Trois mois après un chantier de visibilité, quelqu’un finit toujours par demander : est-ce que ça a servi ? La réponse honnête est souvent « on ne sait pas », et ce n’est pas parce que le travail était mauvais. C’est parce que rien n’a été organisé pour permettre de conclure.
Le problème est structurel. La visibilité varie toute seule : saisonnalité, mise à jour d’algorithme, concurrent qui bouge, campagne publicitaire d’un tiers. Sur ce fond mouvant, constater qu’un chiffre a monté après une correction ne démontre rien — il aurait pu monter sans elle. Établir un lien demande trois précautions, et elles se prennent avant, pas après.
Première précaution : la mesure de référence. Elle se prend avant la première modification, et elle est irrécupérable une fois les changements passés. C’est l’erreur la plus fréquente et la plus définitive : on corrige d’abord, on pense à mesurer ensuite, et l’état antérieur n’existe plus nulle part.

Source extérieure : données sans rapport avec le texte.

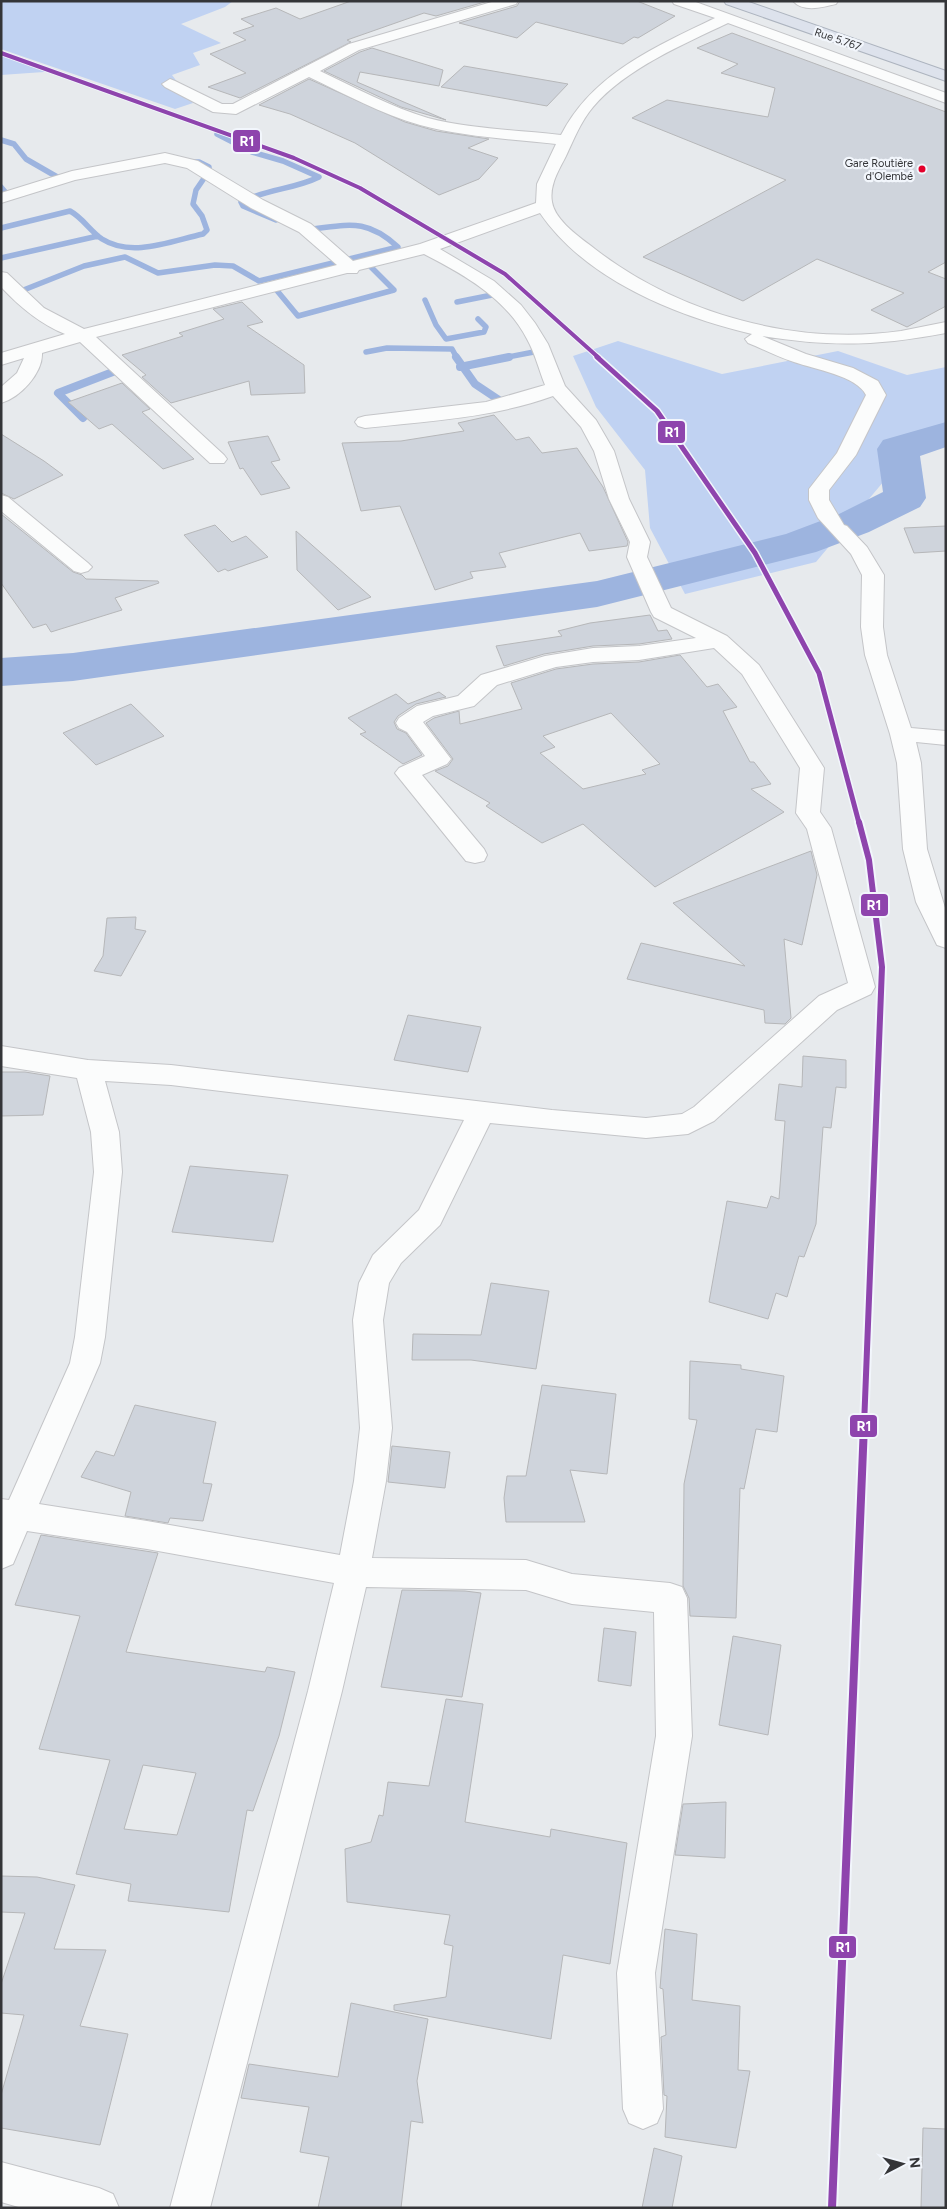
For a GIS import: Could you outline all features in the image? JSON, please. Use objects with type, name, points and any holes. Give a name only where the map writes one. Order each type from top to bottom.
[{"type":"highway","name":"Rue 5.767","points":[[729,10],[946,76]]},
{"type":"street","points":[[170,84],[220,109],[230,110],[261,96],[307,70],[354,47],[510,1]]},
{"type":"street","points":[[679,1],[729,10],[946,98]]},
{"type":"street","points":[[800,1],[814,5],[831,1]]},
{"type":"street","points":[[729,10],[605,88],[579,115],[543,186],[544,206],[563,230],[589,254],[614,272],[681,306],[722,322],[768,345],[799,358],[846,372],[871,385],[876,395],[846,455],[819,489],[819,500],[825,514],[860,551],[873,574],[872,627],[876,654],[909,762],[915,849],[929,902],[946,939]]},
{"type":"street","points":[[307,70],[403,114],[426,122],[494,133],[566,140]]},
{"type":"street","points":[[1,198],[72,176],[165,158],[192,164],[238,193],[305,228],[351,269]]},
{"type":"street","points":[[1,359],[33,349],[351,269],[426,248],[544,206]]},
{"type":"street","points":[[1,1056],[88,1070],[171,1075],[482,1112],[646,1128],[688,1124],[704,1114],[828,1003],[862,987],[819,828],[808,812],[812,768],[752,670],[719,640],[662,612],[637,557],[640,542],[619,499],[604,451],[589,424],[556,388],[536,338],[518,313],[475,276],[426,248]]},
{"type":"street","points":[[1,277],[30,307],[56,325],[83,336],[217,458]]},
{"type":"street","points":[[722,322],[787,334],[834,339],[881,339],[917,336],[946,328]]},
{"type":"street","points":[[1,397],[24,379],[34,358],[33,349]]},
{"type":"street","points":[[365,422],[493,406],[534,397],[556,388]]},
{"type":"street","points":[[1,501],[81,566]]},
{"type":"street","points":[[475,855],[407,773],[439,759],[415,727],[406,723],[425,711],[466,701],[489,680],[537,665],[593,655],[639,653],[719,640]]},
{"type":"street","points":[[902,734],[946,738]]},
{"type":"street","points":[[1,1554],[9,1515],[79,1378],[90,1338],[109,1147],[103,1115],[88,1070]]},
{"type":"street","points":[[190,2208],[353,1572],[376,1428],[376,1402],[369,1356],[368,1318],[374,1283],[386,1260],[403,1242],[418,1232],[430,1217],[482,1112]]},
{"type":"street","points":[[9,1515],[147,1535],[353,1572],[526,1574],[572,1590],[670,1598],[674,1736],[636,1973],[644,2110]]},
{"type":"street","points":[[1,2182],[99,2208]]},
{"type":"shaded area","points":[[1,1],[233,1],[225,7],[181,24],[221,43],[193,53],[200,65],[172,75],[193,103],[175,109],[1,49]]},
{"type":"shaded area","points":[[1,53],[58,71],[1,75]]},
{"type":"shaded area","points":[[618,341],[722,374],[838,351],[907,375],[946,367],[946,443],[905,456],[816,562],[685,594],[650,528],[645,470],[596,407],[573,356]]},
{"type":"building","points":[[351,1],[488,1],[436,16],[424,13],[347,40],[351,42],[240,98],[208,87],[246,73],[210,54],[246,40],[233,33],[254,26],[241,19],[276,8],[300,19]]},
{"type":"building","points":[[520,1],[637,1],[675,16],[638,38],[634,37],[623,44],[536,22],[517,38],[459,23],[517,6]]},
{"type":"building","points":[[732,33],[946,112],[946,262],[928,272],[946,279],[946,306],[907,327],[871,310],[904,293],[817,259],[743,301],[643,257],[786,180],[632,118],[667,100],[768,117],[775,88],[721,73],[738,64],[697,48]]},
{"type":"building","points":[[372,48],[443,70],[439,86],[360,72],[357,82],[446,120],[401,107],[324,71],[360,52]]},
{"type":"building","points":[[464,66],[568,84],[547,106],[441,87]]},
{"type":"building","points":[[309,79],[405,122],[436,131],[489,139],[468,148],[498,158],[479,179],[439,195],[355,143],[290,114],[259,105]]},
{"type":"building","points":[[242,302],[263,322],[247,326],[304,365],[305,393],[251,395],[249,381],[171,403],[142,377],[146,375],[122,355],[183,336],[179,333],[224,319],[213,309]]},
{"type":"building","points":[[122,383],[150,409],[142,412],[194,459],[163,469],[112,424],[99,429],[68,402]]},
{"type":"building","points":[[494,415],[516,440],[529,437],[542,453],[577,448],[603,487],[628,542],[627,546],[589,551],[580,533],[499,553],[506,567],[470,572],[473,578],[435,590],[400,506],[361,511],[342,443],[401,441],[464,431],[458,423]]},
{"type":"building","points":[[1,434],[63,475],[14,499],[1,493]]},
{"type":"building","points":[[268,436],[280,460],[271,462],[290,488],[261,495],[243,468],[240,469],[228,442]]},
{"type":"building","points":[[1,514],[73,572],[82,575],[86,579],[158,581],[159,583],[115,598],[122,610],[51,632],[46,624],[33,628],[1,583]]},
{"type":"building","points":[[215,525],[232,542],[246,536],[268,557],[228,571],[225,569],[218,572],[184,535]]},
{"type":"building","points":[[946,526],[946,551],[914,553],[904,528]]},
{"type":"building","points":[[296,531],[371,597],[338,610],[297,570]]},
{"type":"building","points":[[650,615],[658,631],[667,630],[672,639],[639,644],[593,646],[544,654],[504,666],[496,646],[562,636],[558,631],[590,623]]},
{"type":"building","points":[[680,655],[707,687],[718,684],[737,707],[723,711],[750,762],[754,762],[771,784],[751,789],[784,812],[655,887],[583,824],[542,843],[486,806],[490,803],[435,771],[448,766],[453,759],[426,723],[434,718],[459,711],[460,724],[522,709],[511,683],[556,669],[593,664],[639,662]],"holes":[[[611,713],[660,764],[642,770],[646,774],[583,789],[540,753],[555,747],[543,736]]]},
{"type":"building","points":[[439,692],[446,697],[416,704],[398,716],[394,722],[397,729],[406,733],[422,755],[403,764],[360,734],[366,732],[348,718],[396,694],[408,704]]},
{"type":"building","points":[[131,704],[164,736],[96,765],[63,733]]},
{"type":"building","points":[[811,851],[817,875],[802,945],[784,939],[791,1018],[785,1024],[765,1023],[764,1010],[627,979],[641,943],[745,966],[673,903]]},
{"type":"building","points":[[136,917],[135,929],[146,931],[121,976],[94,971],[103,956],[107,918]]},
{"type":"building","points":[[408,1015],[481,1027],[468,1072],[394,1060]]},
{"type":"building","points":[[803,1056],[846,1060],[846,1088],[836,1087],[831,1128],[823,1127],[816,1224],[804,1257],[799,1256],[787,1297],[776,1293],[768,1319],[709,1302],[727,1201],[767,1208],[771,1196],[779,1199],[785,1121],[775,1120],[779,1084],[802,1087]]},
{"type":"building","points":[[1,1072],[25,1072],[50,1076],[43,1115],[1,1116]]},
{"type":"building","points":[[190,1166],[288,1175],[273,1242],[172,1232]]},
{"type":"building","points":[[491,1283],[549,1291],[536,1369],[471,1360],[412,1360],[413,1334],[481,1335]]},
{"type":"building","points":[[690,1361],[741,1365],[741,1369],[784,1376],[777,1432],[756,1429],[744,1489],[740,1488],[736,1618],[690,1616],[689,1598],[683,1586],[684,1484],[697,1420],[689,1419]]},
{"type":"building","points":[[542,1385],[616,1394],[607,1474],[570,1470],[585,1522],[506,1522],[504,1498],[507,1476],[526,1476]]},
{"type":"building","points":[[135,1405],[216,1422],[203,1483],[212,1484],[203,1521],[170,1518],[168,1523],[125,1516],[131,1492],[81,1477],[96,1451],[114,1456]]},
{"type":"building","points":[[392,1446],[450,1452],[445,1488],[388,1482]]},
{"type":"building","points":[[41,1535],[158,1553],[126,1652],[265,1672],[267,1667],[295,1672],[279,1736],[253,1811],[247,1810],[229,1912],[128,1901],[131,1884],[76,1874],[110,1760],[39,1749],[80,1616],[15,1605]],"holes":[[[143,1765],[196,1773],[177,1835],[124,1829]]]},
{"type":"building","points":[[402,1590],[481,1593],[462,1697],[381,1687]]},
{"type":"building","points":[[604,1628],[636,1632],[631,1686],[598,1681]]},
{"type":"building","points":[[733,1636],[781,1645],[768,1735],[719,1725]]},
{"type":"building","points":[[446,1699],[483,1704],[465,1822],[550,1837],[551,1829],[627,1843],[610,1964],[563,1955],[551,2039],[394,2010],[394,2005],[446,1997],[453,1946],[444,1944],[450,1915],[347,1902],[345,1849],[371,1842],[379,1815],[383,1816],[388,1782],[429,1786]]},
{"type":"building","points":[[726,1802],[725,1858],[675,1855],[683,1804]]},
{"type":"building","points":[[1,1876],[37,1877],[75,1885],[54,1949],[106,1950],[80,2026],[128,2034],[100,2145],[1,2128],[1,2095],[24,2015],[1,2013],[1,1984],[25,1913],[1,1912]]},
{"type":"building","points":[[665,1929],[697,1934],[692,2000],[740,2006],[738,2070],[750,2071],[736,2148],[665,2137],[667,2096],[664,2095],[661,2037],[666,2035],[663,1989],[660,1988]]},
{"type":"building","points":[[351,2003],[428,2019],[417,2081],[423,2123],[411,2121],[401,2208],[318,2208],[329,2157],[300,2152],[309,2107],[241,2098],[249,2064],[338,2077]]},
{"type":"building","points":[[923,2128],[946,2129],[946,2208],[921,2208]]},
{"type":"building","points":[[654,2148],[682,2156],[672,2208],[642,2208]]},
{"type":"waterway","points":[[217,134],[252,152],[283,161],[319,177],[261,194],[241,202],[243,206],[276,220]]},
{"type":"waterway","points":[[1,140],[14,144],[26,159],[59,178]]},
{"type":"waterway","points":[[1,228],[70,211],[102,239],[114,245],[139,248],[165,244],[203,234],[207,230],[202,216],[193,204],[196,190],[209,171],[209,167],[199,162],[188,162]]},
{"type":"waterway","points":[[1,187],[7,194]]},
{"type":"waterway","points":[[16,293],[84,266],[125,257],[158,273],[215,265],[233,266],[259,281],[398,247],[375,231],[354,225],[304,230]]},
{"type":"waterway","points":[[1,258],[98,236]]},
{"type":"waterway","points":[[274,287],[298,316],[394,290],[367,263]]},
{"type":"waterway","points":[[457,302],[497,294]]},
{"type":"waterway","points":[[425,300],[436,325],[446,339],[484,332],[486,327],[478,319]]},
{"type":"waterway","points":[[366,352],[387,348],[452,349],[457,358]]},
{"type":"waterway","points":[[503,358],[539,351]]},
{"type":"waterway","points":[[456,357],[463,366]]},
{"type":"waterway","points":[[463,366],[509,357]]},
{"type":"waterway","points":[[463,366],[475,384],[499,400]]},
{"type":"waterway","points":[[83,418],[58,393],[118,370]]},
{"type":"waterway","points":[[1,672],[73,667],[597,594],[801,543],[854,523],[905,498],[898,449],[946,434]]},
{"type":"transit line","name":"R1","points":[[1,53],[294,158],[360,188],[505,274],[657,411],[755,553],[819,673],[869,860],[882,967],[832,2208]]},
{"type":"place","name":"Gare Routière d'Olembé","points":[[922,169]]}]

Une bonne référence n’est pas un chiffre unique pris un jour donné. C’est une moyenne sur une période assez longue pour absorber le bruit — quatre semaines conviennent dans la plupart des cas —, accompagnée de son amplitude. Savoir que le chiffre oscillait entre 40 et 60 avant la correction change tout : une valeur de 65 après devient discutable, une valeur de 120 ne l’est plus.
Deuxième précaution : une variable à la fois. C’est la plus coûteuse à respecter, parce qu’elle contredit l’envie naturelle de tout corriger d’un coup, et parce qu’elle ralentit. Mais si vous complétez la fiche, réécrivez trois pages et lancez une collecte d’avis le même mois, vous saurez peut-être que quelque chose a marché — vous ne saurez jamais quoi reproduire chez le client suivant.
Quand le calendrier ne permet pas d’attendre, il reste une solution intermédiaire : espacer les corrections de deux à trois semaines et noter chaque date. On perd en rigueur, on garde une chance d’attribuer.
Troisième précaution : la fenêtre d’observation, adaptée au levier. Elle se fixe avant de connaître le résultat — sans quoi la tentation est irrésistible d’arrêter la mesure au moment où la courbe est flatteuse. Les latences diffèrent beaucoup selon ce qu’on a corrigé.
Un mot sur ce qu’il faut mesurer. La tentation est de suivre le chiffre le plus flatteur — les impressions, par exemple, qui montent facilement. Choisissez plutôt l’indicateur le plus proche de l’activité : appels reçus, demandes d’itinéraire, formulaires envoyés, devis demandés. Un doublement des impressions sans un appel de plus est une information utile, mais elle dit surtout que le problème est ailleurs.
Enfin, acceptez de conclure « on ne peut pas trancher ». C’est une réponse légitime, et infiniment plus solide qu’une causalité inventée. Un consultant qui dit « la variation reste dans le bruit habituel, il faut attendre encore un mois » est plus crédible que celui qui attribue chaque hausse à son travail.